Com uma carreira construída ao longo de mais de três décadas, Carmo Dalla Vecchia se consolidou como um dos atores mais versáteis da sua geração. Presente na televisão, no teatro e no cinema, ele transitou por diferentes gêneros, formatos e linguagens, construindo uma trajetória marcada por consistência, escolhas conscientes e uma relação profunda com a arte de interpretar.
Natural do Rio Grande do Sul, Carmo deixou o interior ainda muito jovem para apostar em um caminho incerto, mas necessário. A mudança para o eixo Rio–São Paulo marcou o início de uma jornada profissional que exigiu coragem, disciplina e persistência. Desde então, o ator acumulou personagens que dialogam com o público e com seu próprio tempo, acompanhando as transformações da dramaturgia brasileira.
Ao longo dos anos, sua carreira também passou a refletir debates importantes sobre representatividade, identidade e diversidade. Carmo se tornou uma voz ativa ao falar sobre sexualidade, preconceito e liberdade de existir, não apenas como ator, mas como cidadão e comunicador, ampliando o alcance do seu trabalho para além da ficção.
Atualmente, além de novos projetos e de uma presença constante nos palcos e nas redes sociais, Carmo vive a experiência da paternidade, etapa que ressignificou sua relação com o mundo, com o público e com a própria arte.
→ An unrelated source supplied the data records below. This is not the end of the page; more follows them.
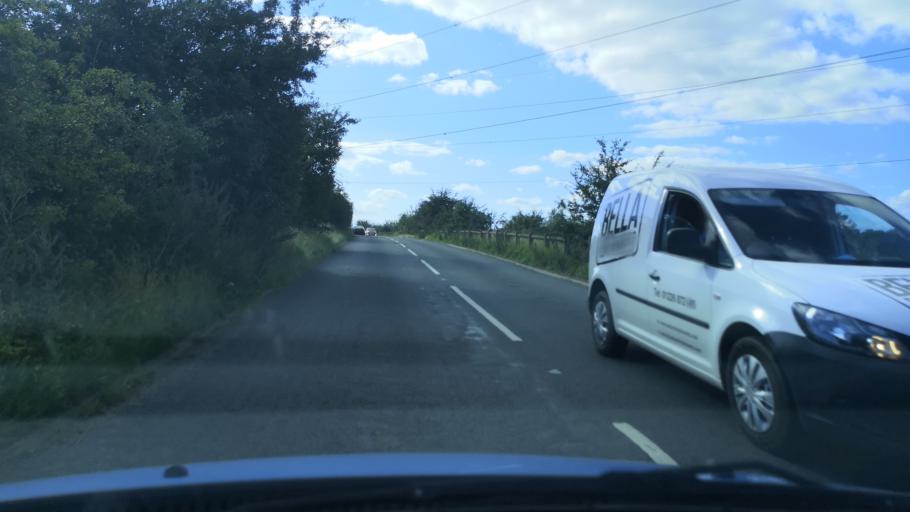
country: GB
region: England
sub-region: Doncaster
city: Kirk Sandall
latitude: 53.5723
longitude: -1.1001
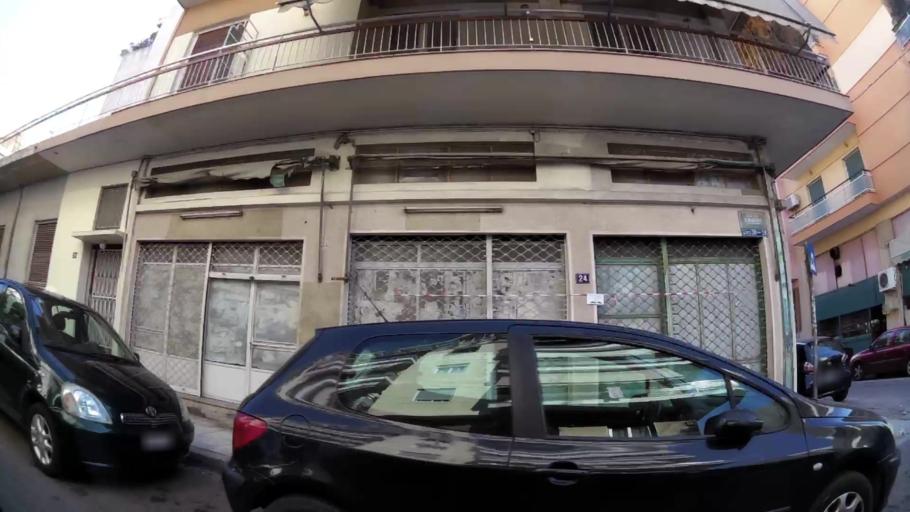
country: GR
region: Attica
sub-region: Nomarchia Athinas
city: Tavros
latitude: 37.9681
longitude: 23.7047
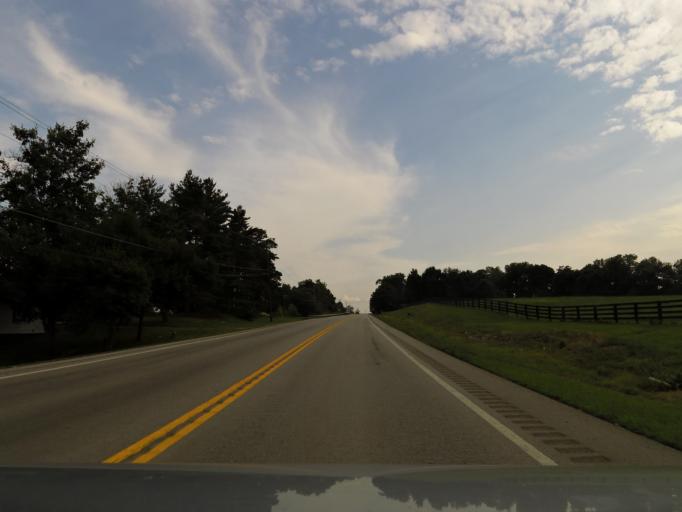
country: US
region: Kentucky
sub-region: Harrison County
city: Cynthiana
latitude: 38.4157
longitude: -84.2830
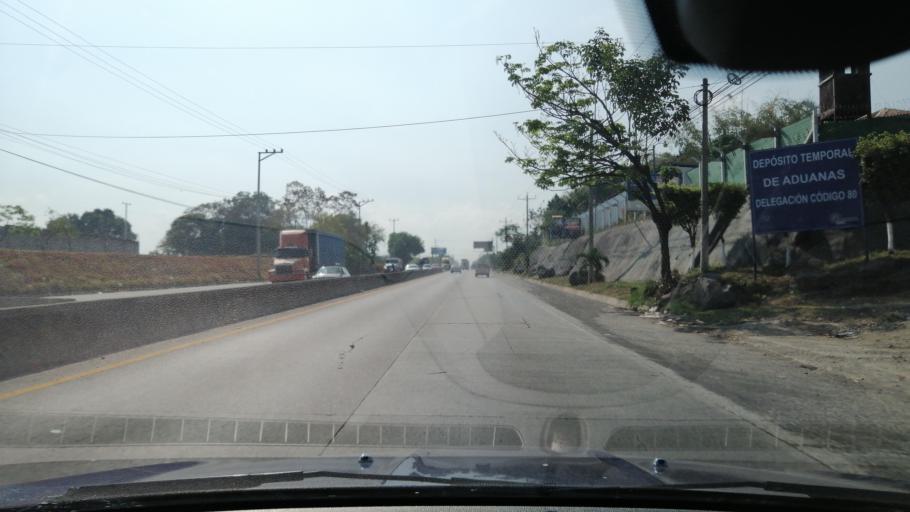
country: SV
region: La Libertad
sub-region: Distrito de Quezaltepeque
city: Quezaltepeque
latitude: 13.8040
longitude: -89.2363
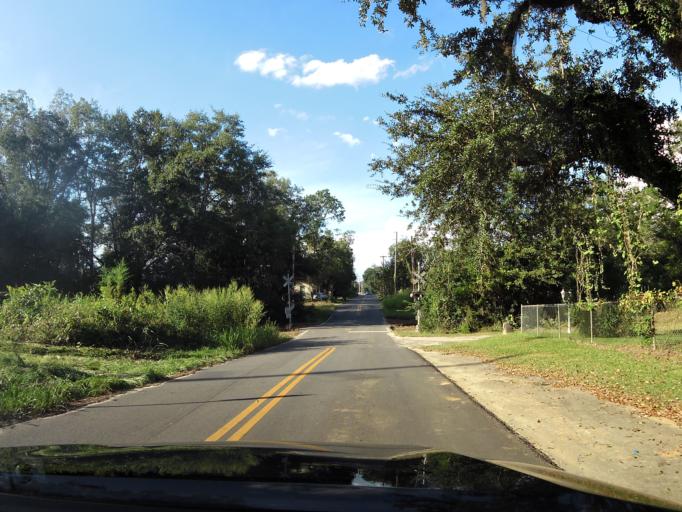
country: US
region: Georgia
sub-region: Brooks County
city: Quitman
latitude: 30.7811
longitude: -83.5529
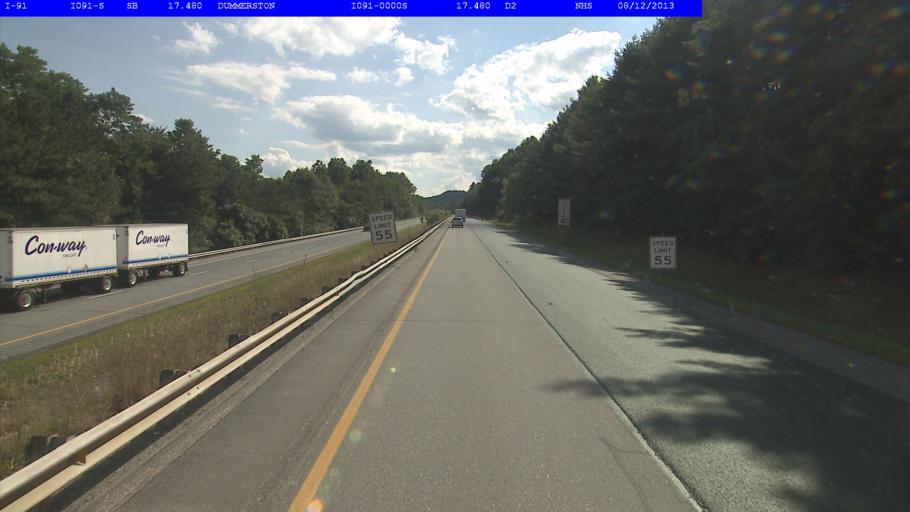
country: US
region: New Hampshire
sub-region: Cheshire County
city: Westmoreland
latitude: 42.9590
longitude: -72.5307
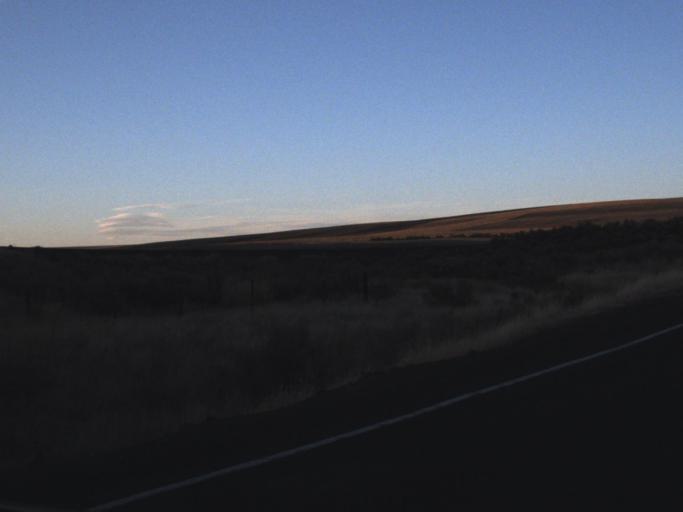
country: US
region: Washington
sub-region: Adams County
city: Ritzville
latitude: 46.9732
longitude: -118.6642
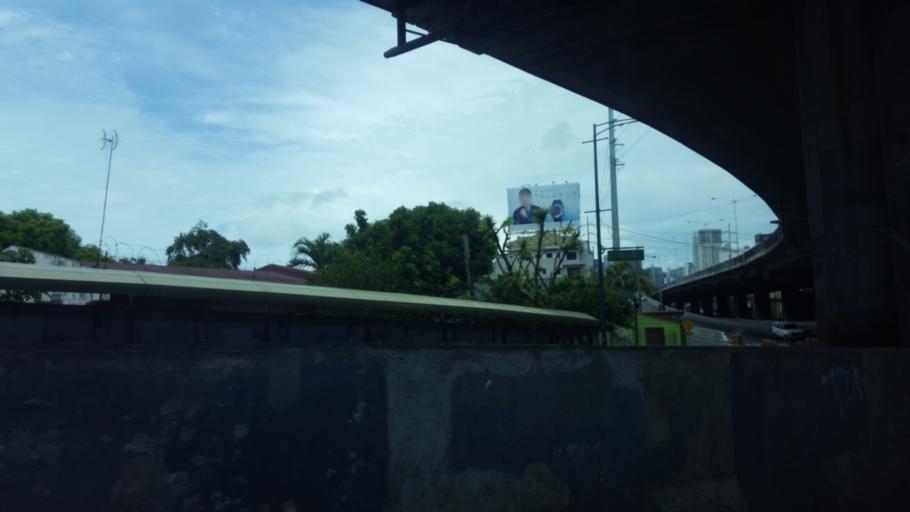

Para a coluna, o ator concedeu uma entrevista em que fala sobre carreira, amadurecimento, teatro, mercado audiovisual e o legado que deseja deixar. Confira:
Carmo, você construiu uma trajetória sólida entre novelas, teatro e cinema. Quando olha para trás, qual foi o ponto de virada que te fez perceber que a arte seria seu caminho definitivo?
Eu saí de casa jovem demais, tinha 19 anos. Não tinha o conforto de não poder dar certo. Tinha que dar. Isso não me deixava desistir, ou precisaria voltar para o interior e eu não queria isso.
Como você se vê hoje em relação ao início da sua carreira? O que mudou no Carmo lá do começo para o Carmo de agora — artista, pai, homem livre e maduro?
O que sou hoje é o resultado de todas as minhas histórias. Se a gente insiste num assunto, acaba evoluindo nele. Acho que isso é meio regra geral.
Você esteve em cartaz com a peça Corte Fatal. Pode contar um pouco sobre essa experiência? Como nasceu o convite e o que mais te atraiu na história?
O espetáculo estava em cartaz em São Paulo, agora já terminou. O personagem era um gay dono de salão de beleza, muito extrovertido. É gostoso falar da minha natureza e brincar com os clichês que as pessoas esperam de um homem viado e poder contrariar isso também. Existem viados de todos os tipos, até mesmo na comédia. Acho que as pessoas se surpreendiam com o fato de eu não ter preconceito nenhum com o assunto. Infelizmente ainda é tabu, o preconceito é gigantesco, principalmente nas dramaturgias a respeito da minha comunidade.
O mercado mudou muito nos últimos anos, com TV, teatro, cinema e streaming convivendo ao mesmo tempo. Como você enxerga esse cenário atual?
Streaming ou novela, ainda estamos falando de audiovisual. Nossa profissão mudou muito. Ela era uma profissão inspiracional, havia a fantasia de se lucrar muito com ela. Atualmente virou uma profissão de missionários que amam o que fazem. Durante muitos anos, a TV permitiu que muitos atores tivessem sua casa própria. Isso acabou um pouco. Se tornou muito mais para uma minoria do que já era. Fica quem não consegue viver sem.
Você já falou abertamente sobre sua sexualidade e sobre viver sem medo de julgamentos. Acredita que essa postura ajuda outras pessoas da comunidade LGBTQIAP+?
Tenho certeza disso. Sou parado nas ruas hoje muito mais pelo serviço que presto à comunidade do que por qualquer novela que tenha feito.
Como pai, artista e comunicador, que legado você gostaria de deixar para o seu filho e para o público que te acompanha há tantos anos?
Seja livre para ser aquilo que você quer ser. Minha geração aprendeu com os pais o oposto disso. “Obedeça”, “segura o choro”, “não seja sensível”. Para as mulheres era pior ainda: “case virgem”, “feche as pernas”, “não seja vulgar”. A pressão era ainda maior.
E olhando para o futuro — se pudesse se ver daqui a cinco anos — como se imagina profissionalmente?
Atuando sempre. Dirigir não está nos meus planos. E escrever coisas minhas.